Ma se il marchio Usa non è nuovo a iniziative in questa direzione (nel 2009 lanciò una campagna per insegnare ai propri clienti a risparmiare fino al 95% di acqua nei lavaggi), a Modena hanno deciso di invertire completamente rotta. Dopo anni di piatti e bicchieri in plastica usa e getta, si torna a lavare le stoviglie, o quantomeno a ridurre il quantitativo di quelle che finiscono in discarica. Da quest'anno, infatti, 18 scuole dell'infanzia servono i pasti per i bambini in piatti e bicchieri che finiranno in lavastoviglie e non più nel cestino della spazzatura. Non solo. Anche alle scuole primarie saranno utilizzate stoviglie in polpa di cellulosa, ovvero un materiale completamente riciclabile.
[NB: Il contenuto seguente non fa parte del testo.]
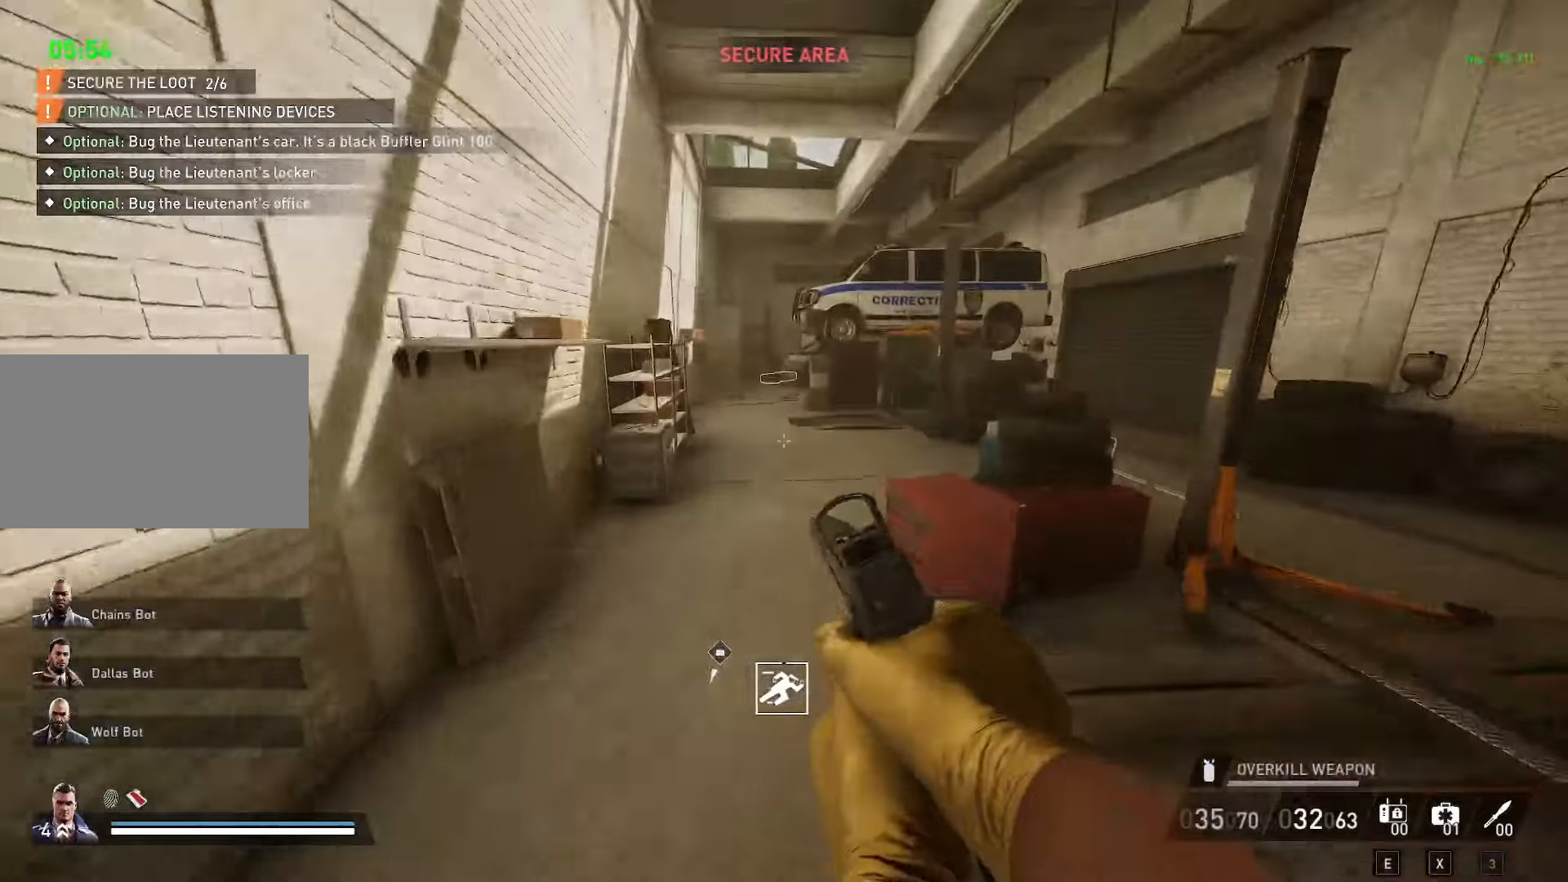
{"keys": ["shift", "w"], "mouse": [], "mouse_move": "still", "events": [[50, "a", "down"], [183, "a", "up"]]}
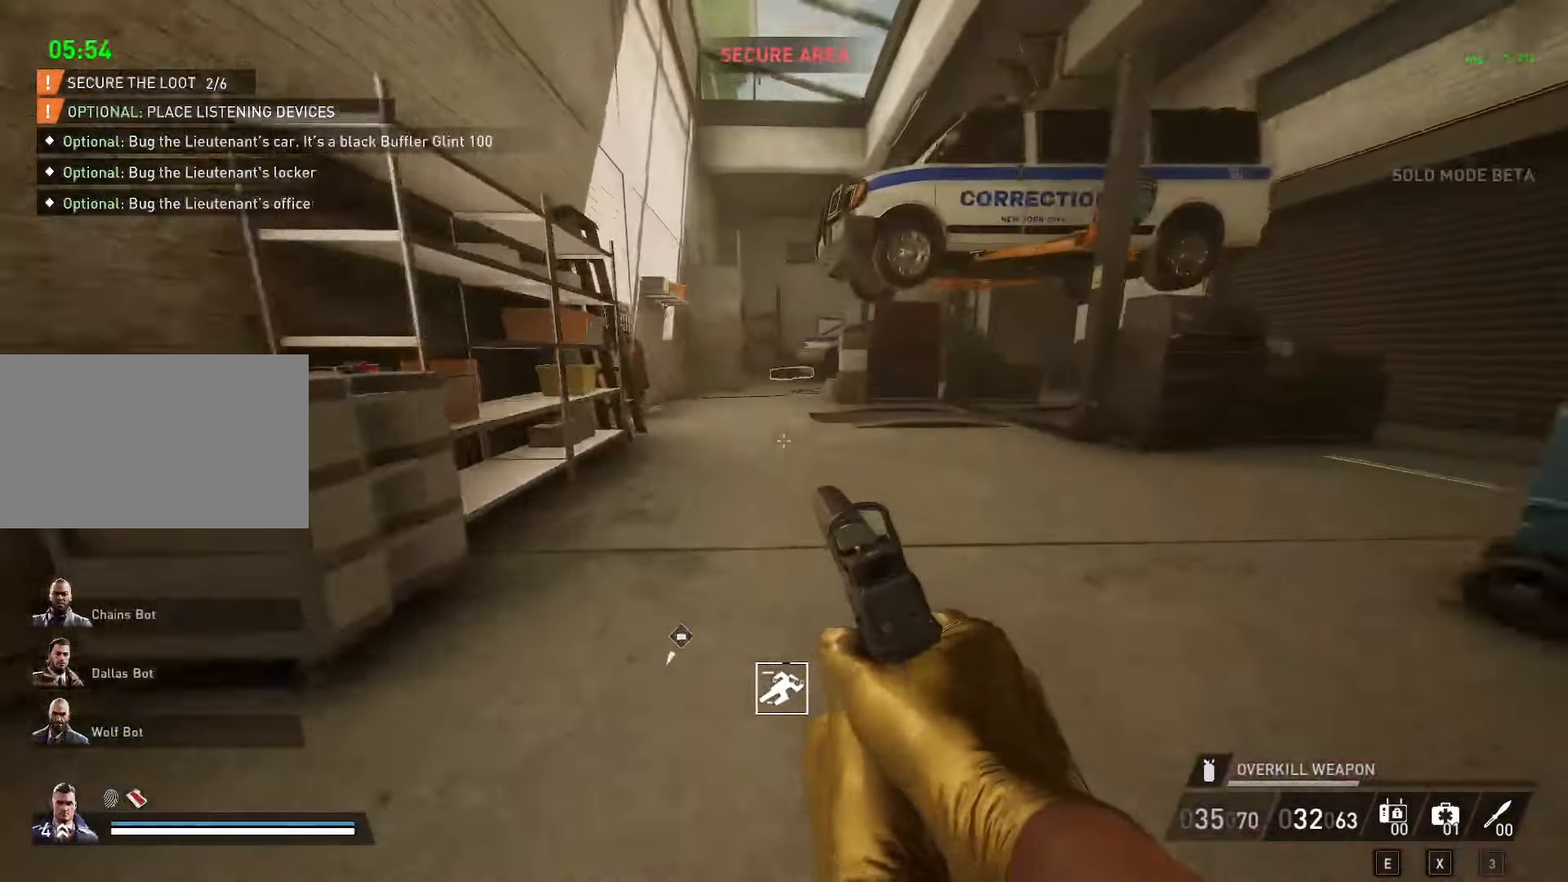
{"keys": ["shift", "w"], "mouse": [], "mouse_move": "still", "events": [[217, "space", "down"], [250, "space", "up"], [350, "space", "down"], [383, "ctrl", "down"], [433, "ctrl", "up"], [433, "space", "up"]]}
In questo modo sarà possibile risparmiare fino a 146 chilogrammi di plastica al giorno. Con un impatto estremamente positivo sull'ambiente. È stato infatti calcolato che ogni anno finiscono in discarica oltre 10 tonnellate di plastica. Un progetto, quello modenese, che ha risvolti educativi, visto che mira ad insegnare ai più piccoli a non buttare tutti gli oggetti appena utilizzati. Un esempio, quello emiliano, che arriva dopo precedenti illustri, come quello del Comune di Cave, in provincia di Roma, dove dal 2010 piatti e posate di plastica usa e getta sono stati sostituiti da stoviglie lavabili. L'amministrazione, in questo caso, si è dotata di una lavastoviglie industriale, nella quale finiscono ogni giorno 1.600 piatti e 2.400 posate. Questo permette anche un notevole risparmio per le casse pubbliche, perchè, come calcolato da Fare Verde , comprare kit usa e getta per 800 pasti al giorno serviti dalla mensa scolastica locale ha un costo tra i 3.200 e i 4.800 euro. Il progetto "mensa rifiuti zero", poi, permette di non buttare quotidiananmente decine e decine di kg di materiale in pattumiera.